21 Haziran, Babalar Günü'ydü. Gazete o özel günü, iç sayfalarda bir haberle "marke" etti. "Ünlü Müzisyenin En Acı Babalar Günü" başlıklı haber, oğlunu hastanede beyin apnesi ve menenjite bağlı olarak kaybeden Grup Gündoğarken'in solisti Burhan Şeşen'in matemiyle ilgiliydi.
Spotta şu ifadeye yer verilmişti:
"7 ay önce oğlu Serhan'ı yanlış tedavi sonucu kaybeden... Burhan Şeşen 'mezarı evim oldu' dedi."

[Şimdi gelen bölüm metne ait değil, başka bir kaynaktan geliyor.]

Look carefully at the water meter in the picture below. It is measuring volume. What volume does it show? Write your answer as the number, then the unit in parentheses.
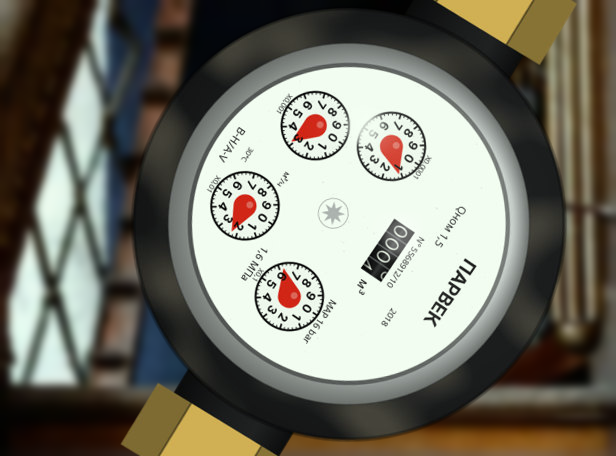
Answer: 3.6231 (m³)
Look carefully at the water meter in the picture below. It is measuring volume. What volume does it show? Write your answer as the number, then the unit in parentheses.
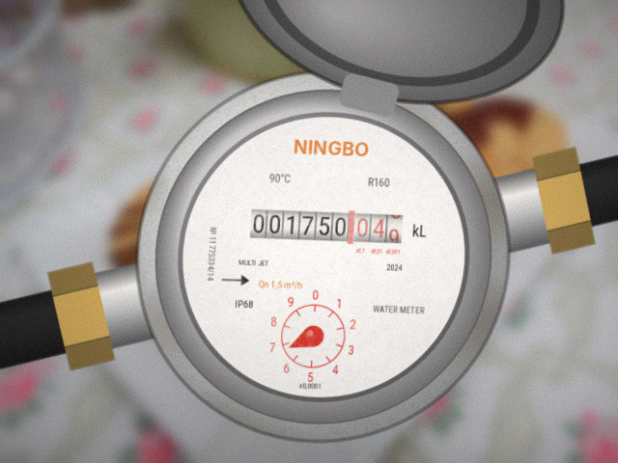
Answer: 1750.0486 (kL)
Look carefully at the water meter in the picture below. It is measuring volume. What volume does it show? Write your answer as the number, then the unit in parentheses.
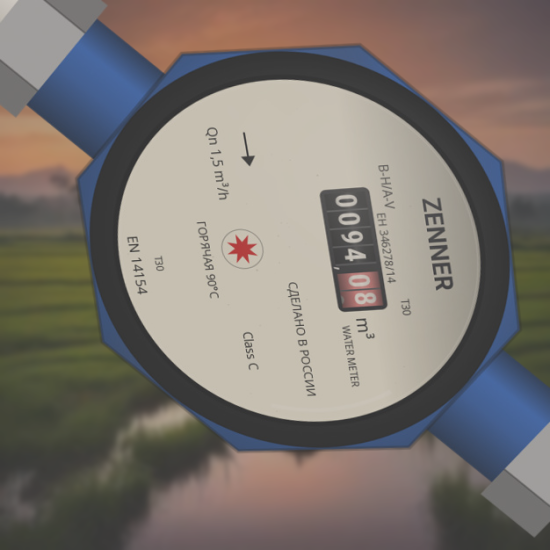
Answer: 94.08 (m³)
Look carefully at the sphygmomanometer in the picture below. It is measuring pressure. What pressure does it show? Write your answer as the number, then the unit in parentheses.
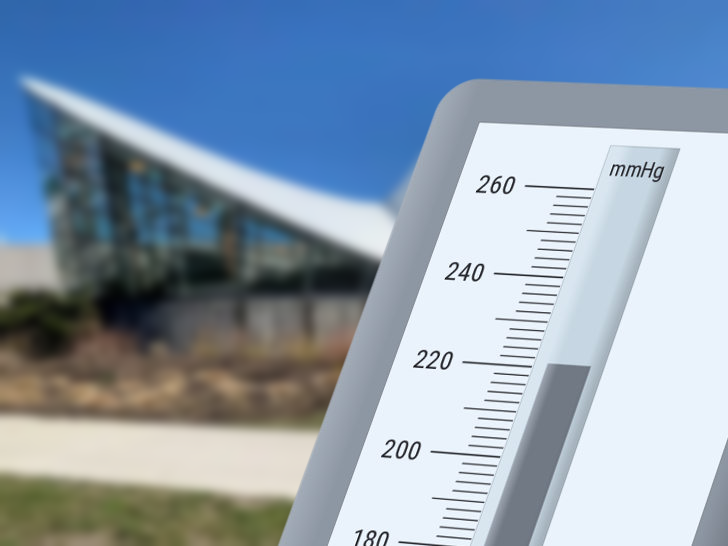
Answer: 221 (mmHg)
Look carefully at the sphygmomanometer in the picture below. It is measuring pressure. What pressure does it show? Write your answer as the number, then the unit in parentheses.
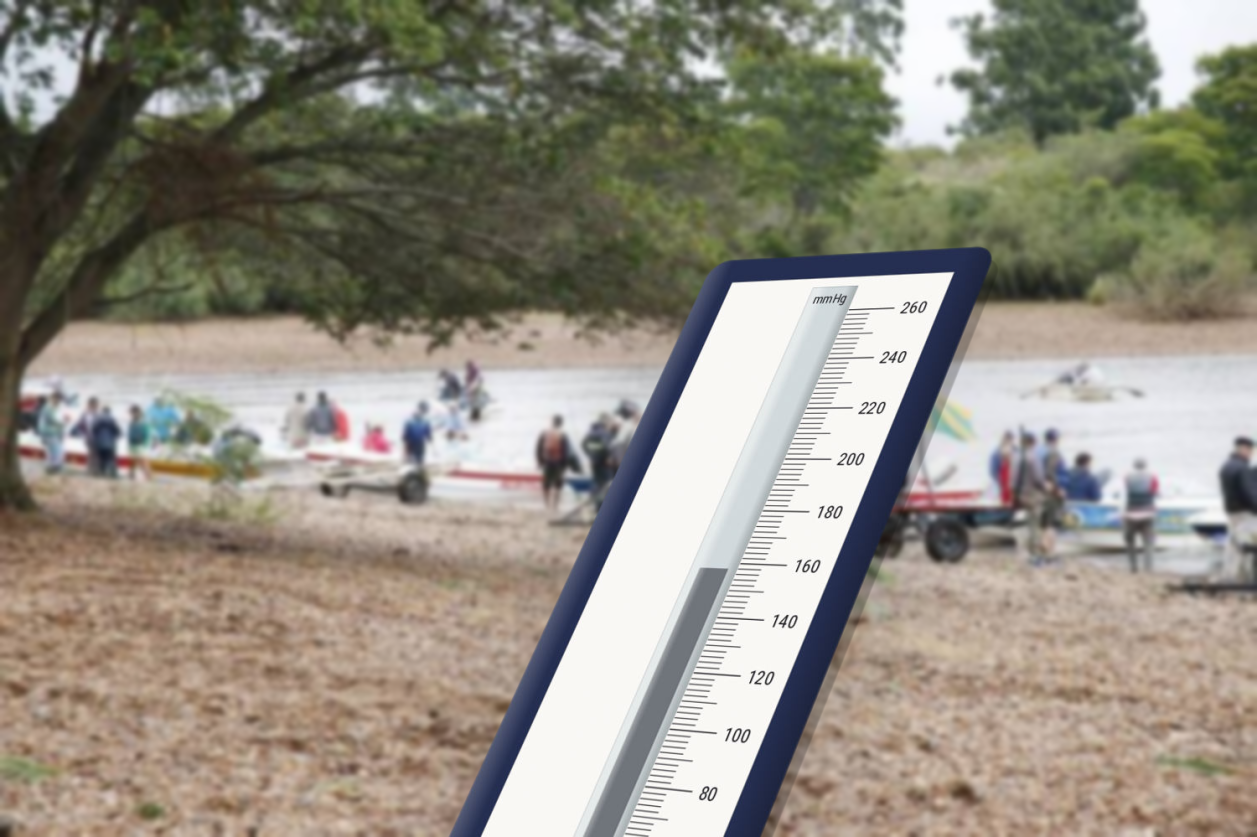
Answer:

Okur Nejat Tarhan, haberin ayrıntılarına girince, bir "yargısız infaz" gördüğünü anlatıyor, mektubunda:
"Muhabir haberde 'oğlu Serhan'ı yanlış tedavi sonucu kaybeden...'' ifadesini kullanmakta, hem de haberin devamında 'davası sürüyor'' demektedir. Devam eden bir dava varken acaba yanlış tedavi olduğu sonucuna nasıl ulaşılıyor ? Ben çözemedim, acaba siz ne düşünürsünüz diye de merak ettim?"
Haberin giriş cümlesini de aktarayım:
"23 yıldır sanat dünyasının içinde yer alan Grup Gündoğarken'in solisti Burhan Şeşen, oğlu Serhan'ı 7 ay önce yanlış tedaviye kurban verdi."
Ve, devamında, Şeşen'in hastane hakkında "şikayetçi olduğu" ve savcılığın da Adli Tıp'tan rapor istediği anlatılıyor. Şeşen "asıl dava bundan sonra başlayacak, oğlumun ölümünden sorumlu tuttuklarım cezalarını bulacak" diyor.
Yani, ortada kesin yargı ve hüküm vermeyi gerektirecek bir mahkeme kararı yok. Öte yanda ise, mesleğimizin "suçlu olduğu kesin olarak ispatlanana kadar herkes masumdur" ilkesi var.
Muhabir "Ama biz hep böyle veriyoruz." diyor, hatayı kabul etmiyor.
Anlattığından, spotun ve giriş cümlesinin değiştirildiği sonucu da çıkıyor. Gazeteyi farklı açılardan güç durumda bırakan bu bakışın ve yaklaşımın değişmesi için herhalde sıkı bir telkin, eğitim ve uygulama titizliği gerekiyor.